In 2012, when the album R.I.P. was announced, I freaked out. I didn’t know the artist personally but his strange, sometimes unhealthy universe was so familiar to me that I feared I had lost someone close to me. I felt I understood his cryptic language just by immersing myself in his productions. Thankfully, he hadn’t gone anywhere. In life as in his work, the British producer likes to play with our nerves; his creations disseminate a sound and an aesthetic riven with anguish. This was his third album, and what he has achieved since then seems as confusing and – at the same time – as phenomenal as ever. Like any good modern artist, his work opens up new fields of possibility.
His contribution to electro music might never have existed had the gods of sport not become involved. Darren Cunningham was destined for professional football. Born in 1979 in the town of Wolverhampton, he signed a contract with West Bromwich Albion until a nasty injury forced him to give up a promising career. A fan of Detroit techno, especially masters like Derrick May, Carl Craig and Kevin Saunderson, Cunningham consoled himself with DJ sets at student parties. When a friend who had some mini recording equipment in his room (which he later sold to Cunningham for the modest sum of £200) introduced him to production, his life changed and a career creating music was born.
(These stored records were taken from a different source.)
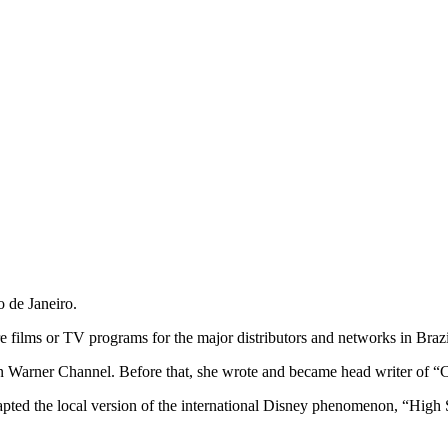
o de Janeiro.
re films or TV programs for the major distributors and networks in Brazi
Warner Channel. Before that, she wrote and became head writer of “C
ted the local version of the international Disney phenomenon, “High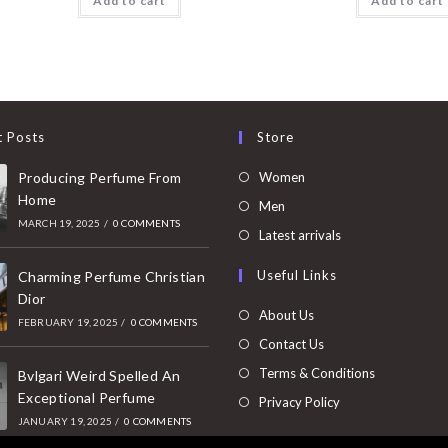
Add to cart
Add to cart
t Posts
Store
Opens
Producing Perfume From
Women
Home
in
Opens
Men
MARCH 19, 2025
/
0 COMMENTS
a
in
Opens
Latest arrivals
new
a
in
Useful Links
tab
Charming Perfume Christian
new
a
Dior
tab
new
About Us
FEBRUARY 19, 2025
/
0 COMMENTS
tab
Contact Us
Terms & Conditions
Bvlgari Weird Spelled An
Exceptional Perfume
Privacy Policy
JANUARY 19, 2025
/
0 COMMENTS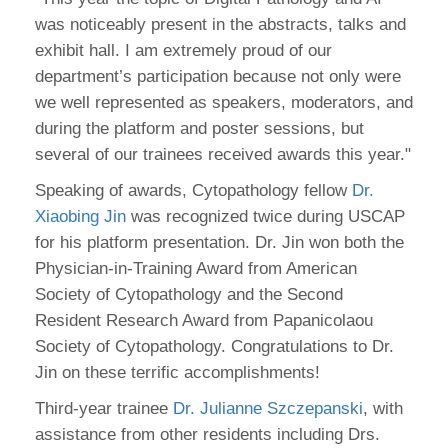
was noticeably present in the abstracts, talks and
exhibit hall. I am extremely proud of our
department’s participation because not only were
we well represented as speakers, moderators, and
during the platform and poster sessions, but
several of our trainees received awards this year."
Speaking of awards, Cytopathology fellow
Dr.
Xiaobing Jin
was recognized twice during USCAP
for his platform presentation. Dr. Jin won both the
Physician-in-Training Award from American
Society of Cytopathology and the Second
Resident Research Award from Papanicolaou
Society of Cytopathology. Congratulations to Dr.
Jin on these terrific accomplishments!
Third-year trainee
Dr. Julianne Szczepanski
, with
assistance from other residents including Drs.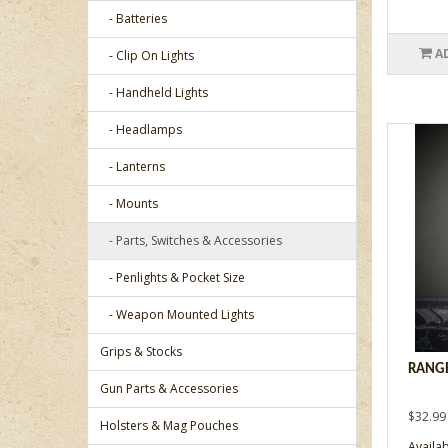
- Batteries
A
- Clip On Lights
- Handheld Lights
- Headlamps
- Lanterns
- Mounts
- Parts, Switches & Accessories
- Penlights & Pocket Size
- Weapon Mounted Lights
Grips & Stocks
RANGE
Gun Parts & Accessories
$32.99
Holsters & Mag Pouches
Availabi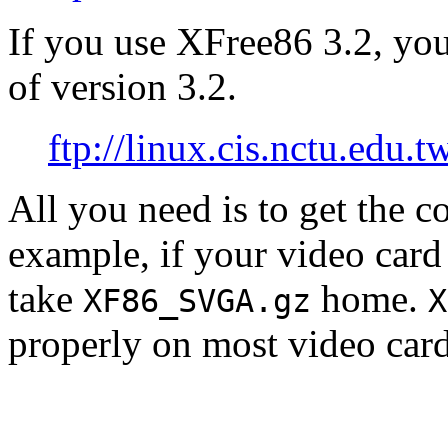
If you use XFree86 3.2, yo
of version 3.2.
ftp://linux.cis.nctu.edu.
All you need is to get the 
example, if your video car
take
home.
XF86_SVGA.gz
X
properly on most video card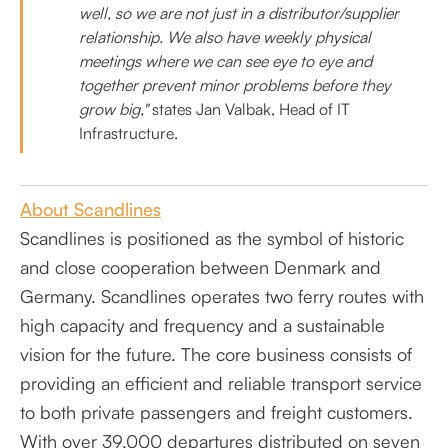
well, so we are not just in a distributor/supplier
relationship. We also have weekly physical
meetings where we can see eye to eye and
together prevent minor problems before they
grow big,"
states Jan Valbak, Head of IT
Infrastructure.
About Scandlines
Scandlines is positioned as the symbol of historic
and close cooperation between Denmark and
Germany. Scandlines operates two ferry routes with
high capacity and frequency and a sustainable
vision for the future. The core business consists of
providing an efficient and reliable transport service
to both private passengers and freight customers.
With over 39,000 departures distributed on seven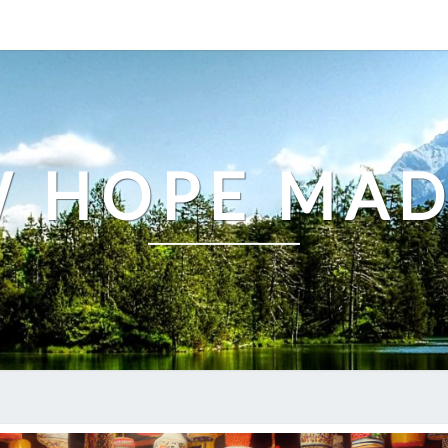
 HOPE MA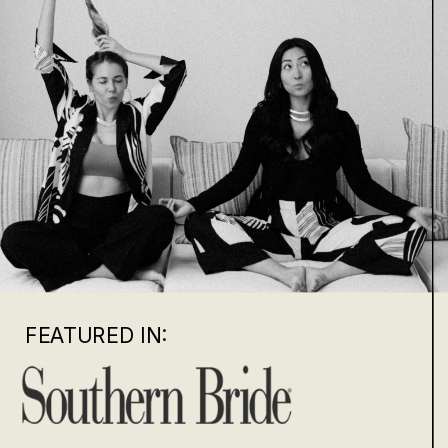
FEATURED IN: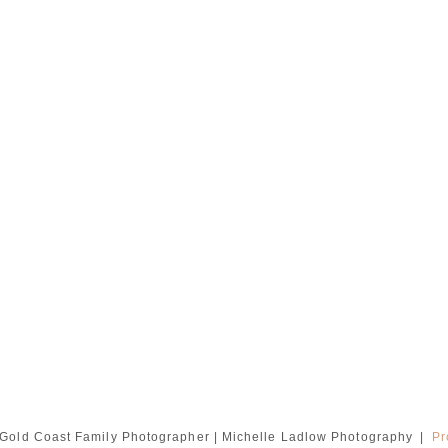
Gold Coast Family Photographer | Michelle Ladlow Photography
|
Pr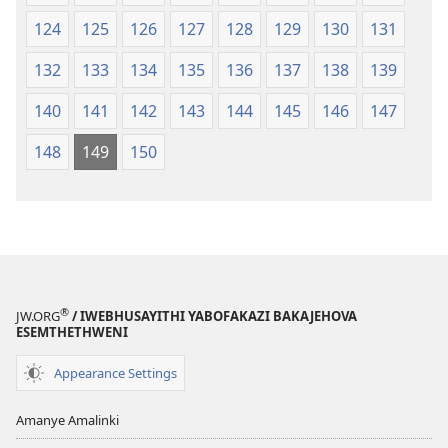
124
125
126
127
128
129
130
131
132
133
134
135
136
137
138
139
140
141
142
143
144
145
146
147
148
149
150
®
JW.ORG
/ IWEBHUSAYITHI YABOFAKAZI BAKAJEHOVA
ESEMTHETHWENI
Appearance Settings
Amanye Amalinki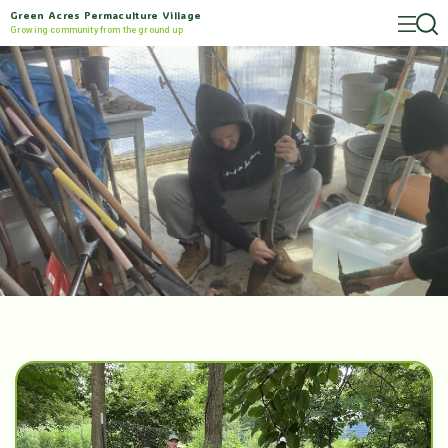
Green Acres Permaculture Village
Growing community from the ground up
Thanks to a scholarship from the English Professional Football Association for injured players, he moved to London, where he benefited from a study programme and courses in recording. Rather than pay his tuition fees however, he bought synthesizers and threw himself fully into producing without a metronome. Immersed in the club music of the capital, his new life started under the name Actress. He created the label Werkdiscs (named after a party he hosted with friends) and released his first album Hazyville on it in 2008. Whilst remaining at the head of this independent label, which would go on to become influential for English bass music, he would change who he released music with, releasing Splazsh and the famous R.I.P. on Damon Albarn’s label, whom he accompanied to Congo for his project Kinshasa One Two.
In 2018, through his collaboration with the London Contemporary Orchestra for the album LAGEOS, his approach began to embrace the world of classical music. Whilst each side remains true to what they are, the most striking result has been some reimaginings of his pieces that render them almost unrecognisable – at once softer and more melodic thanks to the presence of acoustic instruments. It was as if Cunningham had invited an orchestra to work in a Detroit cellar and they all had a ball.
Whether it’s ambient that he gets his hands on, or industrial techno, or ventures onto the dancefloor with vicious house or electrofunk, getting pop-y and arty, or returning to bass music, Cunningham never makes it easy – he gives you no ramps for the stairs that he forces you to run down. For those who are still hesitating, this playlist is an excellent way to discover his work. The numerous remixes he has made seem as much a game of deconstruction of the originals, as exercises in increasing their dark potential, turning them into objects from outer space that wander around without light in the night’s sky. Football said R.I.P. to one of its hopefuls, but his transfer to music put him straight into electro’s Champions League.